TAMPA — An early-morning fire on Saturday destroyed one of the vestiges of the Sulphur Springs community's mid 20th century heyday as a riverside mecca for area residents and northern tourists.
The blaze, reported at 3:31 a.m., swiftly consumed much of the old Tourist Club, renamed the Historic Harbor Club when the building served as a restaurant before shutting down for good about a decade ago. In recent years the structure stood vacant.
When Tampa Fire Rescue crews arrived firefighters saw heavy smoke coming from the wooden building at 915 Grant Ave. A short time later flames shot from a window just beneath the peak of the building's rounded roof.
Firefighters entered the structure and doused flames in the main room. They evacuated after encountering more fire at the rear of the building — flames which quickly spread throughout the interior, Tampa Fire Rescue reported.

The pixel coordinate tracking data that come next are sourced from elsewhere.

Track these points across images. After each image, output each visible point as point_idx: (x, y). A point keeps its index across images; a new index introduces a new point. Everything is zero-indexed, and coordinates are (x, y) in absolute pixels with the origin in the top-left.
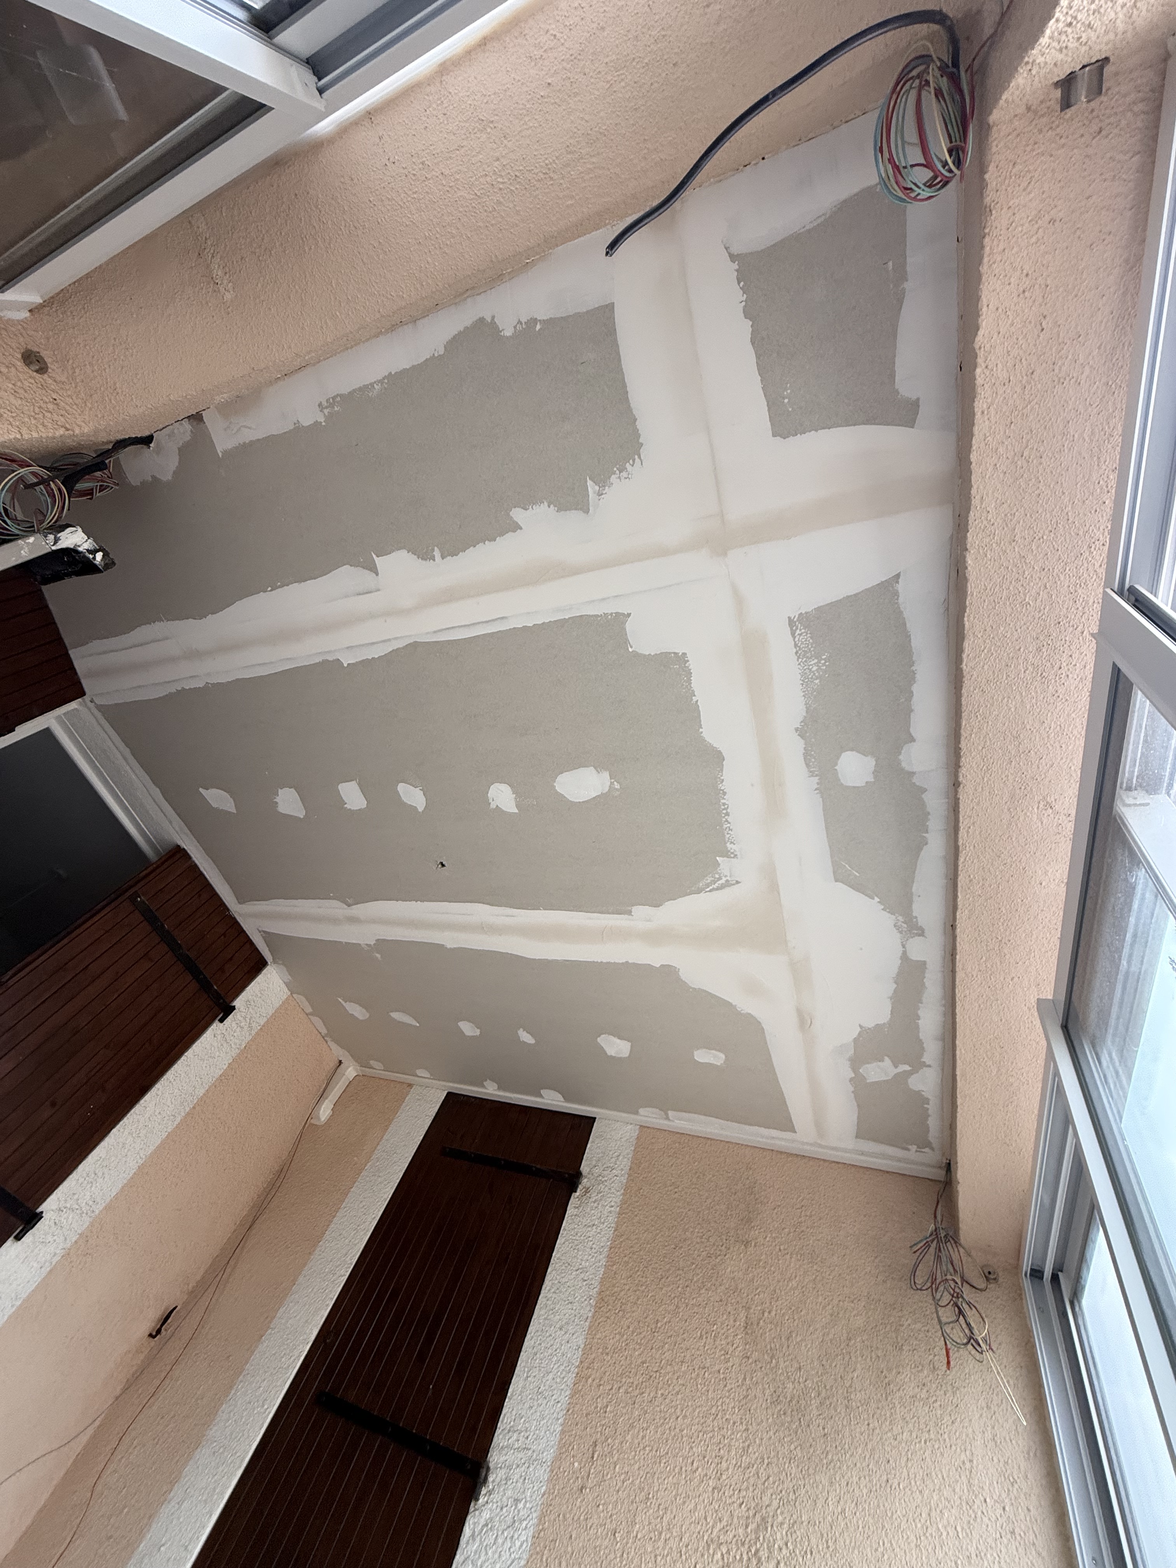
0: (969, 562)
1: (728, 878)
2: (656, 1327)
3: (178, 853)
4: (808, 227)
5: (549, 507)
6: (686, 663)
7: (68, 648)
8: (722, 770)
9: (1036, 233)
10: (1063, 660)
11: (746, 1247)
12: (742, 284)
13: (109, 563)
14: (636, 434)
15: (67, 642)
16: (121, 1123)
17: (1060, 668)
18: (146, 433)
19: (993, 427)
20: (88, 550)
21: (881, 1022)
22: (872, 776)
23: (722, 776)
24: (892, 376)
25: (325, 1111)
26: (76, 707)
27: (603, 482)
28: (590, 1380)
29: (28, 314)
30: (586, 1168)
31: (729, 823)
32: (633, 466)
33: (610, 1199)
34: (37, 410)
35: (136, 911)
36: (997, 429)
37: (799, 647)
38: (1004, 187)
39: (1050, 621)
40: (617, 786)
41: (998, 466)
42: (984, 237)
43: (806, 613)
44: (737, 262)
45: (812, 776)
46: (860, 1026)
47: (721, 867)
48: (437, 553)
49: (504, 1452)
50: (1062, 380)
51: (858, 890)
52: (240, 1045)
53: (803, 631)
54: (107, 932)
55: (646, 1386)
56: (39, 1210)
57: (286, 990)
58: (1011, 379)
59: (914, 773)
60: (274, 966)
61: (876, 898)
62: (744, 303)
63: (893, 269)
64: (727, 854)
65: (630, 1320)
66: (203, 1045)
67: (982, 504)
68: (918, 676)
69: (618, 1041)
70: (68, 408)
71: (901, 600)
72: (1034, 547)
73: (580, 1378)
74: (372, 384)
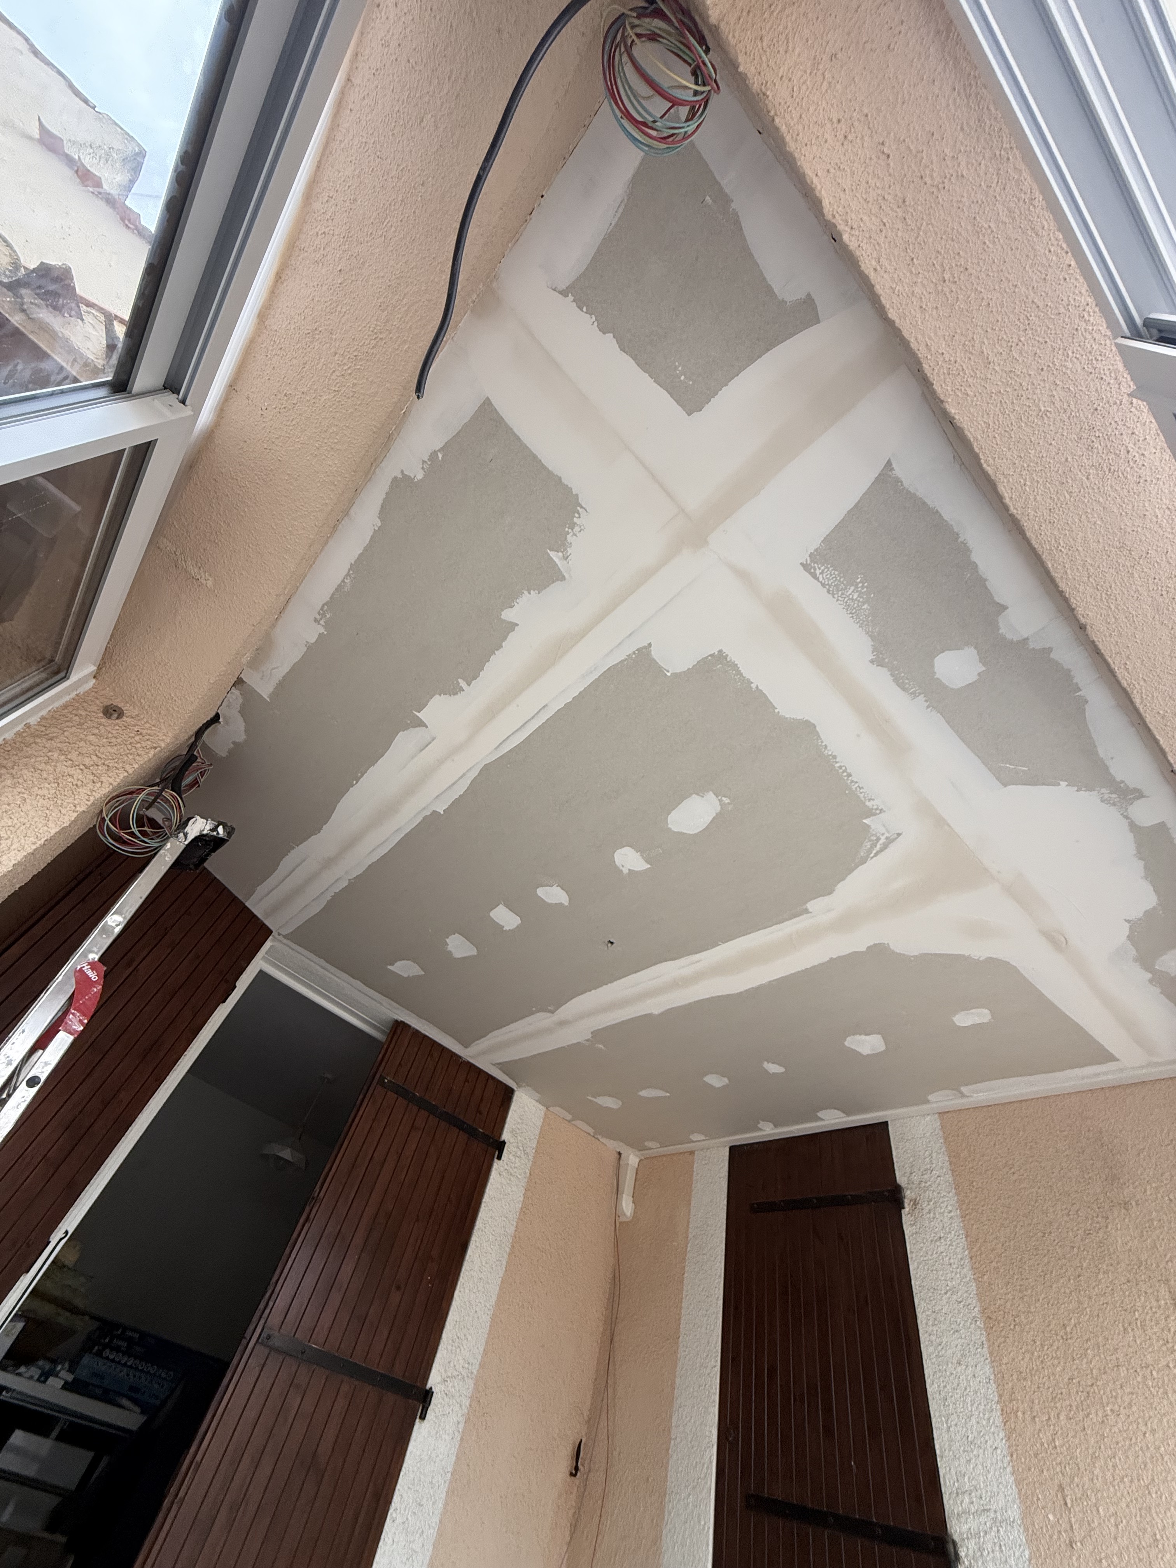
0: (953, 411)
1: (887, 835)
2: (1066, 1333)
3: (398, 1028)
4: (613, 223)
5: (530, 593)
6: (726, 659)
7: (243, 901)
8: (819, 736)
9: (824, 78)
10: (1126, 443)
11: (1128, 1210)
12: (585, 309)
13: (230, 831)
14: (568, 490)
15: (240, 898)
16: (459, 1283)
17: (1128, 452)
18: (213, 714)
19: (896, 276)
20: (211, 830)
21: (1149, 907)
22: (981, 665)
23: (822, 742)
24: (769, 290)
25: (627, 1206)
26: (271, 944)
27: (562, 545)
28: (1020, 1414)
29: (94, 681)
30: (903, 1179)
31: (856, 782)
32: (579, 517)
33: (945, 1204)
34: (130, 747)
35: (389, 1093)
36: (901, 274)
37: (828, 584)
38: (764, 65)
39: (1084, 414)
40: (726, 800)
41: (924, 307)
42: (773, 120)
43: (816, 550)
44: (570, 295)
45: (915, 697)
46: (1126, 921)
47: (873, 827)
48: (462, 684)
49: (963, 1520)
50: (941, 186)
51: (1035, 784)
52: (525, 1173)
53: (823, 568)
54: (374, 1120)
55: (1088, 1405)
56: (428, 1387)
57: (541, 1107)
58: (885, 221)
59: (1027, 639)
60: (521, 1090)
61: (1061, 783)
62: (596, 323)
63: (713, 201)
64: (870, 813)
65: (1032, 1333)
66: (494, 1186)
67: (930, 350)
68: (971, 544)
69: (867, 1038)
70: (149, 732)
71: (906, 484)
72: (1016, 355)
73: (1008, 1415)
74: (343, 581)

Authorities summoned additional help due to the intensity of the blaze; a total of eight engines, two ladder trucks and additional support responded to the fire, Fire Rescue officials said.
No injuries were reported.
Investigators remained at the building later Saturday morning, trying to determine what caused the fire. Then city workers moved in to demolish what remained of the heavily damaged structure, which they deemed a safety hazard, Fire Rescue officials said.
Linda Hope, a longtime Sulphur Springs resident and area historian, stood by as heavy machinery knocked down the skeletal supports that held up the building's roof. “I think it's going to take a little while to absorb it,” she said. “It's like a good friend, and then they're gone.”
The Tourist Club stood on the northern bank of the Hillsborough River, just east the Nebraska Avenue bridge. It was a Sulphur Springs fixture in the early and mid 20th century when the community was a major draw for northern visitors to Central Florida.
The club hosted dances, family reunions and community meetings, among other activities, Hope said.
Other community landmarks were the Arcade, the Springs Theater, the Tower, the Sulphur Springs swimming pool, the original river bridge and the gazebo. The main attraction, though, was the bubbling spring that drew people “from all parts of the United States to bathe in the healing waters,” according to the website of the Sulphur Springs Museum and Heritage Center.
The private Tourist Club was founded in 1937 by Michigan and Ohio tourists. The building was the group's headquarters until 1984, when the club's membership declined to the point it no longer could maintain the clubhouse. That's when it re-opened as a restaurant before eventually closing.